Geothermal Heat Pumps vs. Traditional Heat Pumps
The main concept of geothermal energy is one that’s relatively easy to grasp. For example, the Earth has a constant core of 50°-60°F at all times no matter the temperatures above ground. It makes sense then that we can harness that energy and use it to heat or cool our homes, but here’s where the process gets a little murky – not so much a matter of why, but how?
The two main components of geothermal energy are the multiple tubes/pipes that run underground in the Earth to absorb that 50°-60°F temperature (ground loops) and the heat pump that cycles the radiator/water mix through those tubes. If the tubes are the engine of the operation, then the heat pump does the driving.
What the geothermal heat pump does in the winter is send out cold refrigerant to absorb the warmth of the 55°F temperatures underground. Since 55°F is nowhere near warm enough for winter heat in a majority of North America, the refrigerant goes to a compressor where it becomes a gas upwards of 100°F. This hot gas then rises to a heat exchanger which warms air as it is sent out to the house.
Traditional Heat Pumps
The technology of geothermal heat pumps should sound familiar as it is similar to the methods used in traditional home heating for decades. Traditional heat pumps use an air source to extract warmth from the atmosphere as liquid refrigerant runs through coils in an outdoor unit. An evaporator then turns this heat into a gas so it can release warmth before condensing back into a liquid to repeat the process.
As expected this process loses much of its efficiency as the outside air temperature drops. When the thermometer dips below 40°F there is significantly less heat to pull from the atmosphere so traditional heat pumps are either outfitted with electric resistance coils (like a toaster) or the home features gas back-up. Traditional heat pumps still work well in cooling mode where the refrigerant takes heat from the house and disperses it into the outside environment but most homeowners will want a dual-unit if they spend the time and resources to install a heat pump.
The Major Geothermal Difference
The major advantage that geothermal heat pumps have over traditional units is that their heat source comes from underground (or a deep water source nearby) instead of the air. Unlike an air-source heat pump that struggles with efficiency as the temperatures drop below freezing, a geothermal unit runs as normal thanks to the Earth’s constant 55°F core temperature even in bitter wind chills.
Main Differences Between Geothermal and Air-Source Pumps
While geothermal systems seem to be the way of the future, some people still prefer air-source pumps with their current home setup. The major differences a consumer needs to weigh when selecting between the two include:
- Energy Efficiency – There’s no doubt the most eco-friendly home energy choice is geothermal heating and cooling. The numbers prove it as geothermal heat pumps operate between 300-600% efficiency year-round compared to 175-300% for air-source units.
- Life Span/Maintenance – There are no two ways around it: an air-source heat pump will need to be partially stored outside, which brings along increased risks of damage and the need for cleaning. Geothermal units reside both underground and indoors which limits the maintenance and increases the life span generally. On top of this, the underground units are not subject to the potential damages of air-source heat pumps as they aren’t easily reached. With the exception of natural disasters and, occasionally, tree roots, geothermal systems are not subject to outdoor dangers.

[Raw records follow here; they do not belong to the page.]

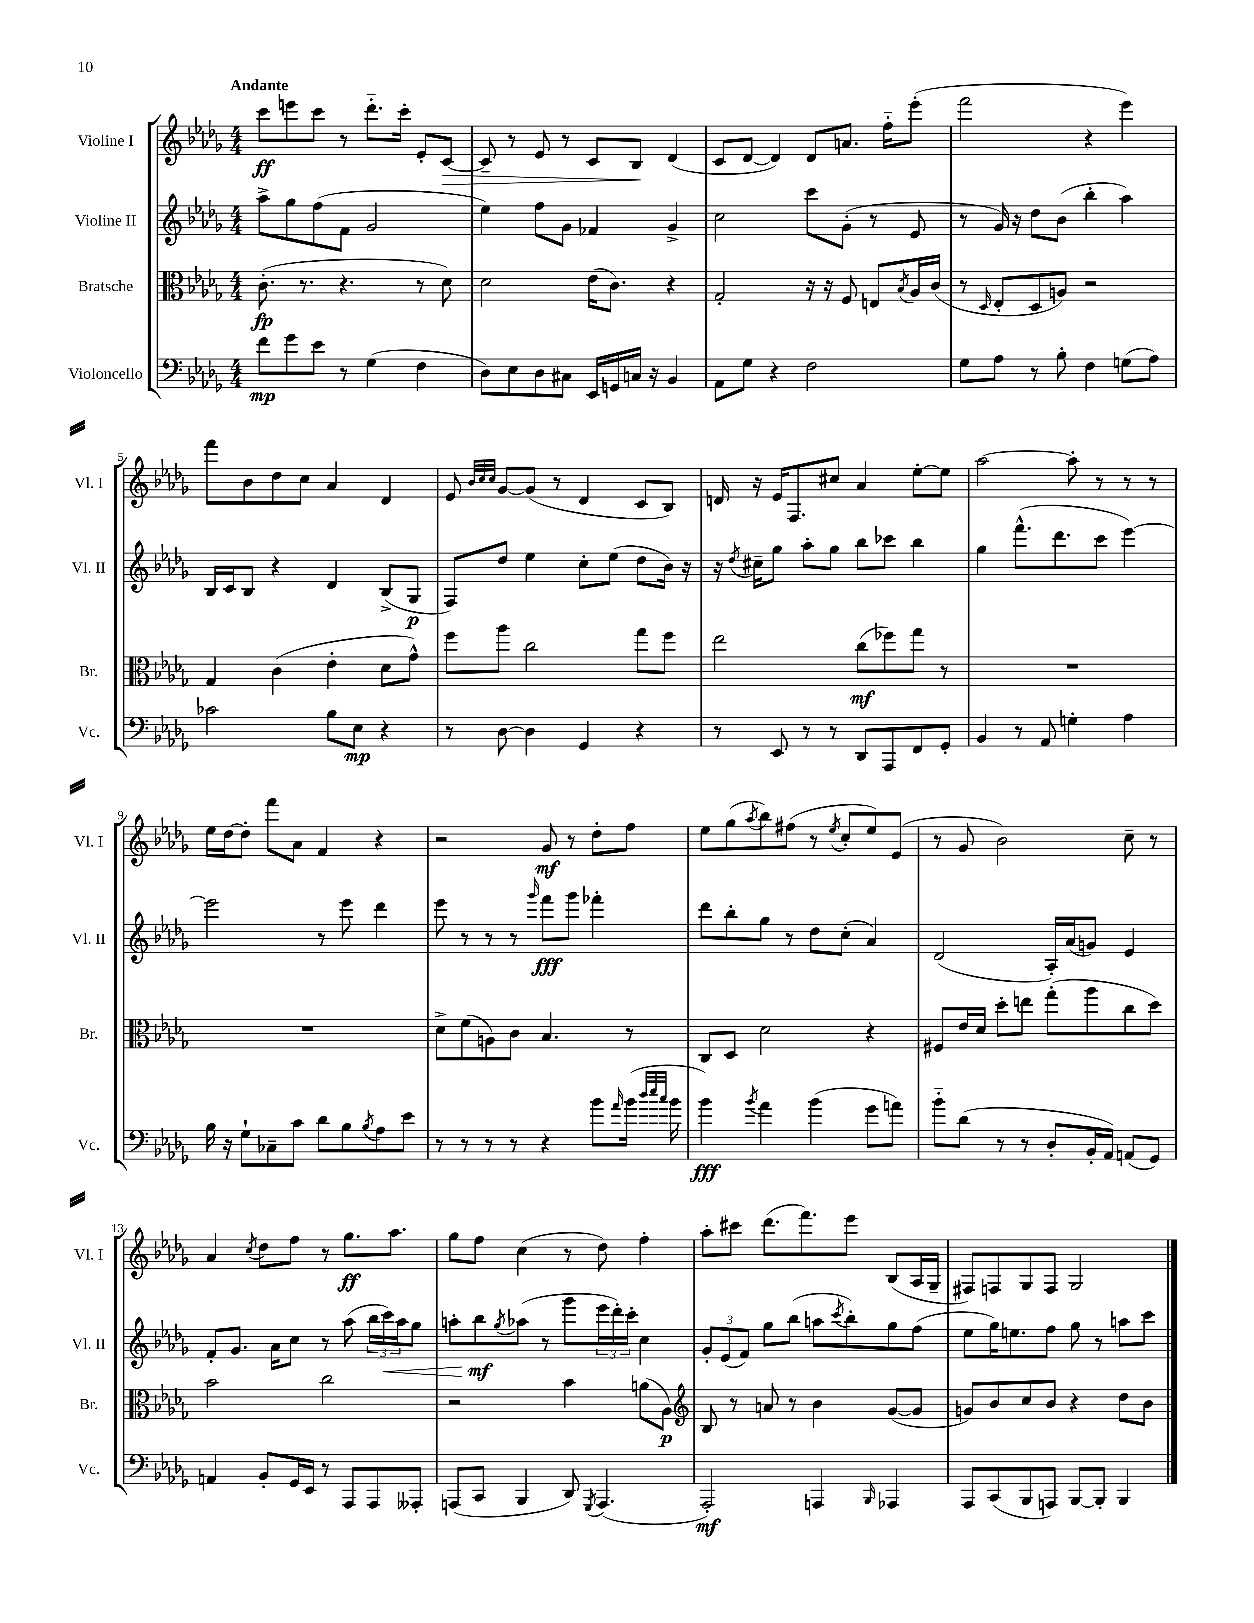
<<
\new StaffGroup <<
\new Staff = "s0" \with { instrumentName = "Violine I" shortInstrumentName = "Vl. I" } {
    \clef treble \key des \major \numericTimeSignature \time 4/4 \tempo "Andante"
    c'''8\ff e'''8 c'''8 r8 des'''8.-_ c'''16-. ees'8-. c'8~\> |
    c'8-- r8 ees'8 r8 c'8 bes8\! des'4( |
    c'8 des'8~ des'4) des'8 a'8. f''16-_ ees'''8-.( |
    f'''2 r4 ees'''4) |
    f'''8 bes'8 des''8 c''8 aes'4 des'4 |
    ees'8 \grace { bes'32 c''32 c''32 } ges'8~ ges'8( r8 des'4 c'8 bes8) |
    d'16 r16 ees'16 f8. cis''8 aes'4 ees''8~-. ees''8 |
    aes''2~ aes''8-. r8 r8 r8 |
    ees''16 des''16~ des''8-. f'''8 aes'8 f'4 r4 |
    r2 ges'8\mf r8 des''8-. f''8 |
    ees''8 ges''8( \acciaccatura { aes''8 } bes''8) fis''8( r8 \acciaccatura { ees''8 } c''8-. ees''8) ees'8( |
    r8 ges'8 bes'2) c''8-- r8 |
    aes'4 \acciaccatura { c''8 } des''8 f''8 r8 ges''8.\ff aes''8. |
    ges''8 f''8 c''4( r8 des''8) f''4-. |
    aes''8-. cis'''8 des'''8.( f'''8.) ees'''8 bes8( aes16 ges16-- |
    fis8) f8 ges8 f8 ges2 \bar "|." |
}
\new Staff = "s1" \with { instrumentName = "Violine II" shortInstrumentName = "Vl. II" } {
    \clef treble \key des \major \numericTimeSignature \time 4/4
    aes''8-> ges''8 f''8( f'8 ges'2 |
    ees''4) f''8 ges'8 fes'4 ges'4-> |
    c''2 c'''8 ges'8-.( r8 ees'8 |
    r8 ges'16) r16 des''8 bes'8( bes''4-. aes''4) |
    bes16 c'16 bes8 r4 des'4 bes8->( ges8\p |
    f8) des''8 ees''4 c''8-. ees''8( des''8 bes'16) r16 |
    r16 \acciaccatura { des''8 } cis''16-- ges''8 aes''8-. ges''8 bes''8 ces'''8 bes''4 |
    ges''4 f'''8.-^( des'''8. c'''8 ees'''4~) |
    ees'''2 r8 ees'''8 des'''4 |
    ees'''8 r8 r8 r8 \grace { ges'''16 } f'''8\fff ges'''8 fes'''4-. |
    des'''8 bes''8-. ges''8 r8 des''8 c''8-.( aes'4) |
    des'2( aes16-.) aes'16( g'8) ees'4 |
    f'8-. ges'8. aes'16 c''8 r8 aes''8( \tuplet 3/2 { bes''16 c'''16\<) aes''16 } ges''8 |
    a''8-. bes''8\mf\! \acciaccatura { ges''8 } aes''8( r8 ges'''8 \tuplet 3/2 { ees'''16 des'''16-.) c'''16-. } c''4 |
    \tuplet 3/2 { ges'8-. ees'8( f'8) } ges''8 bes''8( a''8 \acciaccatura { c'''8 } bes''8-.) ges''8 f''8( |
    ees''8 ges''16) e''8. f''8 ges''8 r8 a''8 c'''8 \bar "|." |
}
\new Staff = "s2" \with { instrumentName = "Bratsche" shortInstrumentName = "Br." } {
    \clef alto \key des \major \numericTimeSignature \time 4/4
    c'8.-.\fp( r8. r4. r8 des'8) |
    des'2 ees'16( c'8.) r4 |
    ges2-. r16 r16 f8 e8 \acciaccatura { bes8 } aes16 c'16( |
    r8 \grace { des16 } ees8-. des8 a8) r2 |
    ges4 c'4( ees'4-. des'8 ges'8-^) |
    f''8 aes''8 c''2 ges''8 f''8 |
    ees''2 c''8\mf( fes''8) ges''8 r8 |
    R1 |
    R1 |
    des'8-> f'8( a8) c'8 bes4. r8 |
    c8 des8 des'2 r4 |
    fis8 ees'16 des'16 des''8-. e''8 ges''8-.( aes''8 c''8 des''8) |
    bes'2 c''2 |
    r2 bes'4 a'8( aes8\p) |
    \clef treble bes8 r8 a'8 r8 bes'4 ges'8~( ges'8 |
    g'8) bes'8 c''8 bes'8 r4 des''8 bes'8 \bar "|." |
}
\new Staff = "s3" \with { instrumentName = "Violoncello" shortInstrumentName = "Vc." } {
    \clef bass \key des \major \numericTimeSignature \time 4/4
    f'8\mp ges'8 ees'8 r8 ges4( f4 |
    des8) ees8 des8 cis8 ees,16 g,16 c16 r16 bes,4 |
    aes,8 ges8 r4 f2 |
    ges8 aes8 r8 bes8-. f4 g8( aes8) |
    ces'2 bes8 ees8\mp r4 |
    r8 des8~ des4 ges,4 r4 |
    r8 ees,8 r8 r8 des,8 aes,,8 f,8 ges,8-. |
    bes,4 r8 aes,8 g4-. aes4 |
    bes16 r16 ges8-! ces8-- c'8 des'8 bes8 \acciaccatura { bes8 } aes8 ees'8 |
    r8 r8 r8 r8 r4 bes'8 \grace { aes'16 } bes'16( \grace { des''32 ees''32 c''32 } bes'16 |
    bes'4\fff) \acciaccatura { bes'8 } aes'4 bes'4( ges'8 a'8) |
    bes'8-_ des'8( r8 r8 des8-. bes,16-. aes,16) a,8( ges,8) |
    a,4 bes,8-. ges,16 ees,16 r8 aes,,8 aes,,8 aeses,,8-. |
    a,,8( c,8 bes,,4 des,8) \acciaccatura { ges,,8 } a,,4.( |
    aes,,2-.\mf) a,,4 \grace { bes,,16 } aes,,4 |
    aes,,8 c,8( bes,,8 a,,8) bes,,8~ bes,,8-. bes,,4 \bar "|." |
}
>>
>>
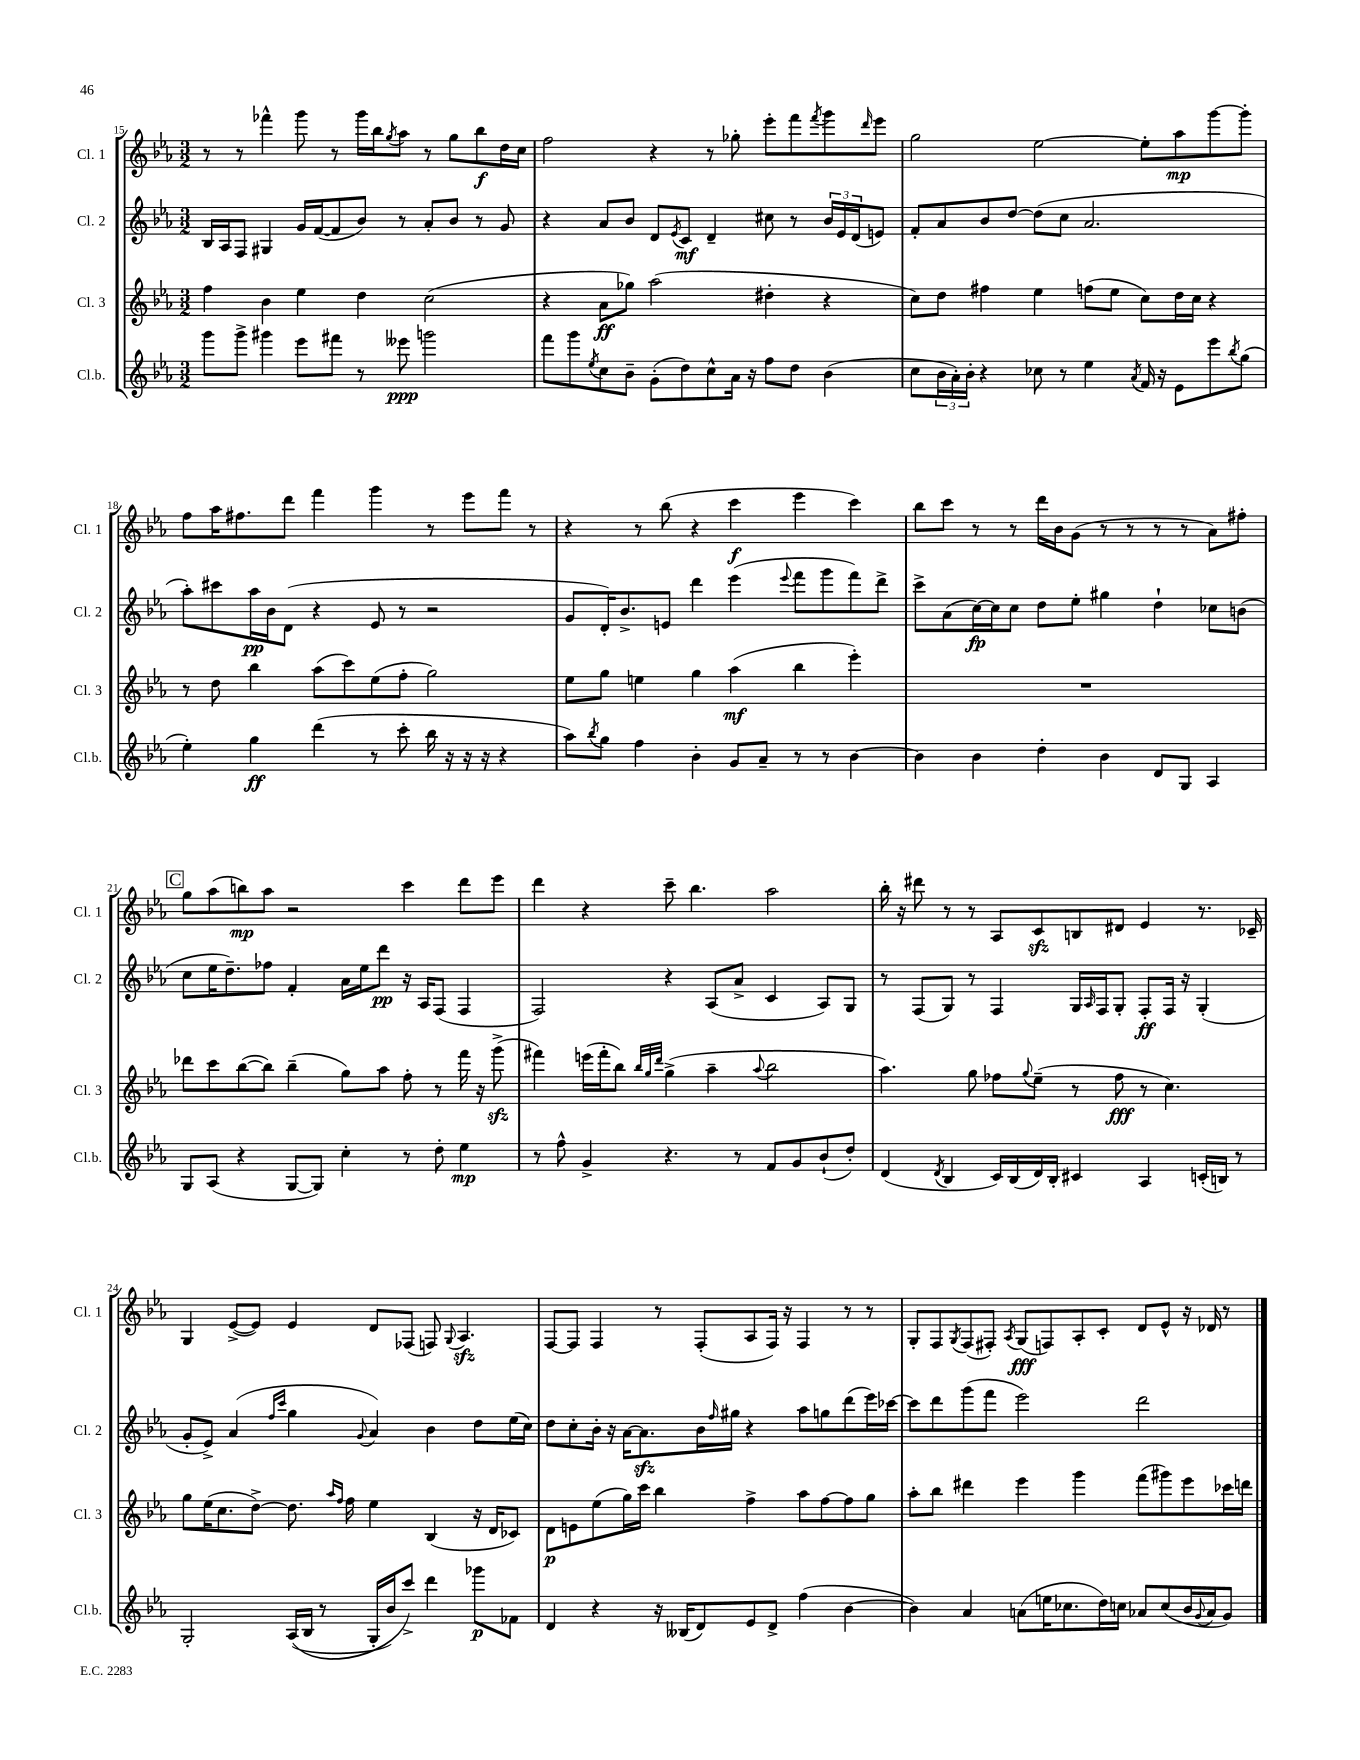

**kern	**kern	**kern	**kern
*staff4	*staff3	*staff2	*staff1
*clefG2	*clefG2	*clefG2	*clefG2
*k[b-e-a-]	*k[b-e-a-]	*k[b-e-a-]	*k[b-e-a-]
*M3/2	*M3/2	*M3/2	*M3/2
8ggg	4ff	16B-	8r
.	.	16A-	.
8ggg^	.	8F	8r
4ggg#	4b-	4G#	4fff-^^
8eee-	4ee-	16g	8ggg
.	.	([16f	.
8fff#	.	8f]	8r
8r	4dd	8b-)	16ggg
.	.	.	16bb-
.	.	.	8qgg
8eee--	.	8r	8aa-
2ggg	(2cc	8a-'	8r
.	.	8b-	8gg
.	.	8r	8bb-
.	.	8g	16dd
.	.	.	16cc
=	=	=	=
8fff	4r	4r	2ff
8ggg	.	.	.
8qee-	.	.	.
8cc	8a-	8a-	.
8b-~	8gg-)	8b-	.
(8g'	(2aa-	8d	4r
.	.	8qe-	.
8dd)	.	8c	.
8cc^^	.	4d~	8r
16a-	.	.	8gg-'
16r	.	.	.
8ff	4dd#'	8cc#	8eee-'
8dd	.	8r	8fff
.	.	.	8qfff
(4b-	4r	24b-	8ggg
.	.	24e-	.
.	.	(24d	.
.	.	.	16qqddd
.	.	8e)	8eee-
=	=	=	=
8cc	8cc)	8f'	2gg
24b-	8dd	8a-	.
24a-')	.	.	.
24b-'	.	.	.
4r	4ff#	8b-	.
.	.	[8dd	.
8cc-	4ee-	(8dd]	[2ee-
8r	.	8cc	.
4ee-	(8ff	2.a-	.
.	8ee-	.	.
8qa-	.	.	.
16f	8cc)	.	8ee-']
16r	.	.	.
8e-	16dd	.	8aa-
.	16cc	.	.
8eee-	4r	.	[8ggg
8qbb-	.	.	.
(8gg	.	.	8ggg']
=	=	=	=
4ee-')	8r	8aa-')	8ff
.	8dd	8ccc#	16aa-
.	.	.	8.ff#
4gg	4bb-	16aa-	.
.	.	16b-	.
.	.	(8d	8ddd
(4ddd	(8aa-	4r	4fff
.	8ccc)	.	.
8r	(8ee-	8e-	4ggg
8ccc'	8ff'	8r	.
16bb-	2gg)	2r	8r
16r	.	.	.
16r	.	.	8eee-
16r	.	.	.
4r	.	.	8fff
.	.	.	8r
=	=	=	=
8aa-)	8ee-	8g	4r
8qbb-	.	.	.
8gg	8gg	16d')	.
.	.	8.b-^	.
4ff	4ee	.	8r
.	.	8e	(8bb-
4b-'	4gg	4ddd	4r
8g	(4aa-	(4eee-	4ccc
8a-~	.	.	.
.	.	8qqeee-	.
8r	4bb-	8fff	4eee-
8r	.	8ggg	.
[4b-	4eee-')	8fff)	4ccc)
.	.	8ddd^	.
=	=	=	=
4b-]	1.r	8ccc^	8bb-
.	.	(8a-	8ccc
4b-	.	[16cc)	8r
.	.	16cc]	.
.	.	8cc	8r
4dd'	.	8dd	16ddd
.	.	.	16b-
.	.	8ee-'	(8g
4b-	.	4gg#	8r
.	.	.	8r
8d	.	4dd`	8r
8G	.	.	8r
4A-	.	8cc-	8a-)
.	.	(8b	8ff#'
=	=	=	=
8G	8ddd-	8cc	8gg
(8A-	8ccc	16ee-	(8aa-
.	.	8.dd~)	.
4r	([8bb-	.	8bb)
.	8bb-])	8ff-	8aa-
[8G	(4bb-~	4f'	2r
8G])	.	.	.
4cc'	8gg)	16a-	.
.	.	16ee-	.
.	8aa-	8ddd	.
8r	8ff'	16r	4ccc
.	.	16A-	.
8dd'	8r	(8F	.
4ee-	16fff	4F	8ddd
.	16r	.	.
.	(8ggg^	.	8eee-
=	=	=	=
8r	4fff#)	2F)	4ddd
8ff^^	.	.	.
4g^	(16eee	.	4r
.	16fff#'	.	.
.	8bb-)	.	.
.	32qqbb-	.	.
.	32qqgg	.	.
.	32qqddd	.	.
4.r	(4gg^	4r	8ccc~
.	.	.	4.bb-
.	4aa-~	(8A-	.
8r	.	8a-^	.
.	8qqaa-	.	.
8f	2bb-	4c	2aa-
8g	.	.	.
(8b-`	.	8A-)	.
8dd')	.	8G	.
=	=	=	=
(4d	4.aa-)	8r	16bb-'
.	.	.	16r
.	.	(8F	8ddd#
8qd	.	.	.
4B-	.	8G)	8r
.	8gg	8r	8r
16c)	8ff-	4F	8A-
(16B-	.	.	.
.	8qqgg	.	.
16d)	(8ee-~	.	8c
16B-'	.	.	.
4c#	8r	16G	8B
.	.	16qqA-	.
.	.	16F	.
.	8ff-	8G'	8d#
4A-	8r	8F'	4e-
.	4.cc)	16F	.
.	.	16r	.
(16c'	.	(4G'	8.r
16B)	.	.	.
8r	.	.	.
.	.	.	16c-~
=	=	=	=
2G'	8gg	8g'	4G
.	(16ee-	8e-^)	.
.	8.cc	.	.
.	.	(4a-	([8e-^
.	[8dd^)	.	8e-])
.	.	16qqff	.
.	.	16qqccc	.
&((16A-	8.dd]	4gg	4e-
16B-	.	.	.
8r	.	.	.
.	16qqaa-	.	.
.	16qqff	.	.
.	16ff	.	.
.	.	8qqg	.
16G'	4ee-	4a-)	8d
16b-)	.	.	.
8ccc^&)	.	.	(8F-
4ddd	(4B-	4b-	8F)
.	.	.	8qqG
.	.	.	4.A-
8ggg-	16r	8dd	.
.	16d	.	.
8f-	8c-)	(16ee-	.
.	.	16cc)	.
=	=	=	=
4d	8d	8dd	[8F
.	8e	8cc'	8F]
4r	(8ee-	16b-'	4F
.	.	16r	.
.	16gg)	[16a-	.
.	16ccc	8.a-]	.
16r	4bb-	.	8r
(16B--	.	.	.
8d)	.	16b-	(8F'
.	.	16qqff	.
.	.	16gg#	.
8e-	4ff^	4r	8A-
8d^	.	.	16F)
.	.	.	16r
(4ff	8aa-	8aa-	4F
.	[8ff	8gg	.
[4b-	8ff]	(8ddd	8r
.	8gg	16eee-)	8r
.	.	[16ccc-	.
=	=	=	=
4b-])	8aa-'	8ccc-]	8G'
.	8bb-	8ddd	8F
.	.	.	8qG
4a-	4ddd#	(8ggg	(8F
.	.	8fff	8F#')
.	.	.	8qA-
(8a	4eee-	2eee-)	(8G
16ee	.	.	8F)
8.cc-	.	.	.
.	4ggg	.	8A-'
16dd)	.	.	8c'
16cc	.	.	.
8a-	(8fff	2ddd	8d
(8cc	8ggg#)	.	8e-^^
16b-	8eee-	.	16r
8qqg	.	.	.
16a-	.	.	16d-
8g)	16ccc-	.	8r
.	16ddd	.	.
==	==	==	==
*-	*-	*-	*-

- Costs – Geothermal systems need to be evaluated on total cost of ownership because although the upfront prices are higher (especially excavation for the pipes), the return is recouped in lower energy bills while also being a major selling point when the house goes for sale.
There are many more details that go into the ultimate decision of whether an air-source or geothermal system is right for you (tax credits, property space, existing HVAC setup, etc.).